Material provided:
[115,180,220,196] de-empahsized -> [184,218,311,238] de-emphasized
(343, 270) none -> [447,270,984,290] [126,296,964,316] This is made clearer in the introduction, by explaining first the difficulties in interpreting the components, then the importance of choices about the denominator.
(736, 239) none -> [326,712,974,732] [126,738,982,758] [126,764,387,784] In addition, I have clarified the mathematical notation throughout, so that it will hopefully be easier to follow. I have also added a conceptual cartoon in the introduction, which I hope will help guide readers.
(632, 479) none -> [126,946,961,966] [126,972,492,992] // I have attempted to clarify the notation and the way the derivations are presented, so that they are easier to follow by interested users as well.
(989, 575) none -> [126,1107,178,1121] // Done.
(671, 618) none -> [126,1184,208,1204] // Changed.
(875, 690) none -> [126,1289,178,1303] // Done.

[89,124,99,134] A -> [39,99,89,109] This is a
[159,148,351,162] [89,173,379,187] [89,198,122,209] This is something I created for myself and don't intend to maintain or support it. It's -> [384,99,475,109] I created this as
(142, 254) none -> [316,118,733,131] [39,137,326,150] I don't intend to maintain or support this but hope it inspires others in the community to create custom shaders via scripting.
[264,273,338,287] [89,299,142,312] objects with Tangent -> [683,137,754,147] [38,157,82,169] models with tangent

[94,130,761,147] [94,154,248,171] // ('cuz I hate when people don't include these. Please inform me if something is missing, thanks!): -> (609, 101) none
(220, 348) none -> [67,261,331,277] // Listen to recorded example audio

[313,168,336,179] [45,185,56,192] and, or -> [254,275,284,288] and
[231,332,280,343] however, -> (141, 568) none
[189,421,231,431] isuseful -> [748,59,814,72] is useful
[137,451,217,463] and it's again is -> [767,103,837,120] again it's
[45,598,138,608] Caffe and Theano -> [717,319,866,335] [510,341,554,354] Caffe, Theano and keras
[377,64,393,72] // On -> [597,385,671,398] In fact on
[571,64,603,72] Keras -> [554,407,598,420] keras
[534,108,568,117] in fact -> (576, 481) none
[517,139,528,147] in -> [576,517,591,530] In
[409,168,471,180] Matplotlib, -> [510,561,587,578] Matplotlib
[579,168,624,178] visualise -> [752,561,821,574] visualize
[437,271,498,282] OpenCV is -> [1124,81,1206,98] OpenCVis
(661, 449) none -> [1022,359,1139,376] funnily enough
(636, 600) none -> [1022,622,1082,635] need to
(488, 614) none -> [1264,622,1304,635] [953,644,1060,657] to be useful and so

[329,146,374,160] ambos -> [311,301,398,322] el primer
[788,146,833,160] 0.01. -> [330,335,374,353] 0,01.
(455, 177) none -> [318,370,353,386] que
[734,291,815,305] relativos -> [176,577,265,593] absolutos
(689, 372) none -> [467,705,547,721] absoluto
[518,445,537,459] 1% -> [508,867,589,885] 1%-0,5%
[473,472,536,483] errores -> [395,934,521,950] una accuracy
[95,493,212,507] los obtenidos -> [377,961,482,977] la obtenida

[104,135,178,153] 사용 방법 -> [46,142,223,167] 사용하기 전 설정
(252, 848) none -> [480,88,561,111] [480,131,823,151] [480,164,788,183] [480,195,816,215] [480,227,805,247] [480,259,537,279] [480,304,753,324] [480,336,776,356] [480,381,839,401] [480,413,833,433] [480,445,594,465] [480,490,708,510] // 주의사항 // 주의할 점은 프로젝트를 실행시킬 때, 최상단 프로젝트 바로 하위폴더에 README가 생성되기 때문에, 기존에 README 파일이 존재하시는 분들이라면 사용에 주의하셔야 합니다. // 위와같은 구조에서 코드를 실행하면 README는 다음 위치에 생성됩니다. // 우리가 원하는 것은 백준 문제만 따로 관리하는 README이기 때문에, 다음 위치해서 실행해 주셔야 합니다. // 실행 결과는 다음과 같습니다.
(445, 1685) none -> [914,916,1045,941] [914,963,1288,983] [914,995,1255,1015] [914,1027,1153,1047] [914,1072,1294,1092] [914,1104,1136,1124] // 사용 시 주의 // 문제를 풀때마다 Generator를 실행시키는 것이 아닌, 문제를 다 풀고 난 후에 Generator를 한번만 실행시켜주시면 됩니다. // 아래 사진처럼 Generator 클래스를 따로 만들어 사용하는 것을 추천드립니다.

About this exercise: Copy only this part of the entries above: the line with "[231,332,280,343] however, -> (141, 568) none", the line with "[571,64,603,72] Keras ->", and the lines between, all exactly as written.

Solution to the exercise:
[231,332,280,343] however, -> (141, 568) none
[189,421,231,431] isuseful -> [748,59,814,72] is useful
[137,451,217,463] and it's again is -> [767,103,837,120] again it's
[45,598,138,608] Caffe and Theano -> [717,319,866,335] [510,341,554,354] Caffe, Theano and keras
[377,64,393,72] // On -> [597,385,671,398] In fact on
[571,64,603,72] Keras -> [554,407,598,420] keras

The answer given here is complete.